** Record extracts follows **

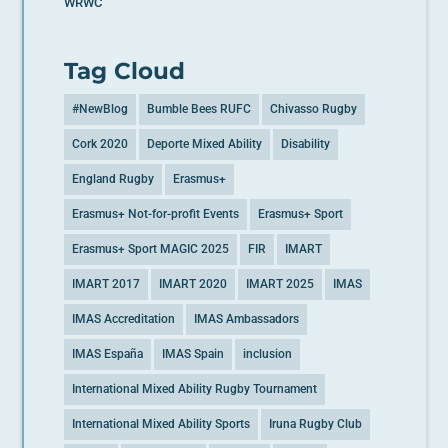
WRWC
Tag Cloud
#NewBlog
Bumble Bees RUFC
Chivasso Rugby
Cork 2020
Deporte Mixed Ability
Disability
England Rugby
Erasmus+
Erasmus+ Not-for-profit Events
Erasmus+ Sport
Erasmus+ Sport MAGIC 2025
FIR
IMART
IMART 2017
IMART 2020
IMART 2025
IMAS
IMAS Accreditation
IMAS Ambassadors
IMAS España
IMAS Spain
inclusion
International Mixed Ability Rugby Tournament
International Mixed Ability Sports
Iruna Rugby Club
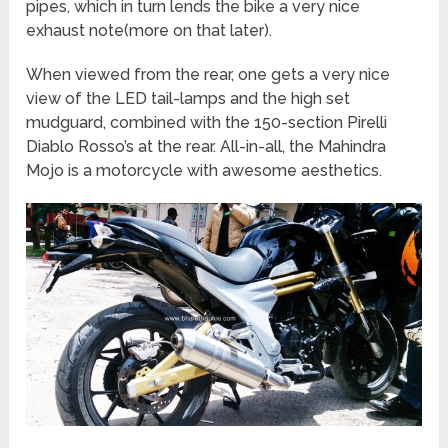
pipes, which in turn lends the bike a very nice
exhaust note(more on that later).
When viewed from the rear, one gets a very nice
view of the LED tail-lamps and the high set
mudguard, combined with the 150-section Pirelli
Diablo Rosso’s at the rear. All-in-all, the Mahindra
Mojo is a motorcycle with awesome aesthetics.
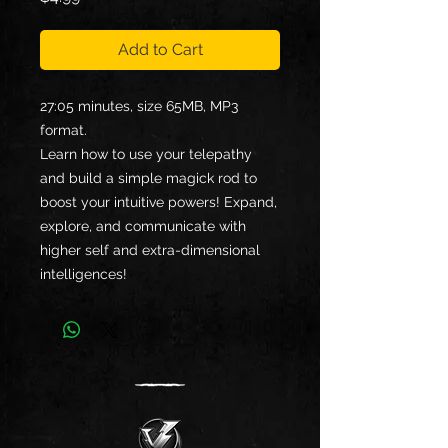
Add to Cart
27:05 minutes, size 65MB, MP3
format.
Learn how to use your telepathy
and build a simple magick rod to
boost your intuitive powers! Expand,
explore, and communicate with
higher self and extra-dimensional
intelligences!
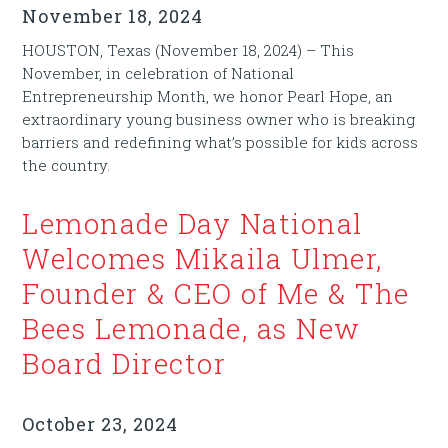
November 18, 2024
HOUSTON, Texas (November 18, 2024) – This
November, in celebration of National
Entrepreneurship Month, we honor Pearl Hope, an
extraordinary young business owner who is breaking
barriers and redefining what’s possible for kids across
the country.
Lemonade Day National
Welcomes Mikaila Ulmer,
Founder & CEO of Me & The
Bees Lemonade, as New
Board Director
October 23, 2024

** End of Record extracts **
** Record extracts follows **

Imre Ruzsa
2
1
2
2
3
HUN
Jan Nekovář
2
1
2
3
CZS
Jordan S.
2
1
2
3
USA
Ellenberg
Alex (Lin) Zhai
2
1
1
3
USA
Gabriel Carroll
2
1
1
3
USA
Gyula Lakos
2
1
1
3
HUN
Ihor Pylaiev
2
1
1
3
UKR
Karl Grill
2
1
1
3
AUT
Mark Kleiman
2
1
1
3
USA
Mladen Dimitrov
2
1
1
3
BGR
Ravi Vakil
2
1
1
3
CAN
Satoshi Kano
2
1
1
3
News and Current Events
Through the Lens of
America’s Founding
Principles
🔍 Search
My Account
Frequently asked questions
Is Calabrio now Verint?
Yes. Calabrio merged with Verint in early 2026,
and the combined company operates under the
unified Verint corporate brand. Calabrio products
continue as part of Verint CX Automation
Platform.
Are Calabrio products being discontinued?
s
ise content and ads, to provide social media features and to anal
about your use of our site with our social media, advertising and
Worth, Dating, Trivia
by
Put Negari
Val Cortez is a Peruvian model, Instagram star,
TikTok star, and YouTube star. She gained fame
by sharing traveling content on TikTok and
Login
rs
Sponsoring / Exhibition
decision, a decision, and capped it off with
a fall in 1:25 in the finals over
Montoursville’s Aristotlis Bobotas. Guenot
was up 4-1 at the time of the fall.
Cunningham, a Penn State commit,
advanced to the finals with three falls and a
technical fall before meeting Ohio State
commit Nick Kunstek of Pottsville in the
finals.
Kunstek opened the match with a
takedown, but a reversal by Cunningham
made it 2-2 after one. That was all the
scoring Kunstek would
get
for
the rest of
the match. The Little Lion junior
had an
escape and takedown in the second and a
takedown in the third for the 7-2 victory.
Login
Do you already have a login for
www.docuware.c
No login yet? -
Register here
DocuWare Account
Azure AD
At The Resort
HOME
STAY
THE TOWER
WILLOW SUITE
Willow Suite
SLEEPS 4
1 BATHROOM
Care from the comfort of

** End of Record extracts **

How many lines in the entries include the string "rear"? Answer with the number alone.

→ **Exercise solution**
2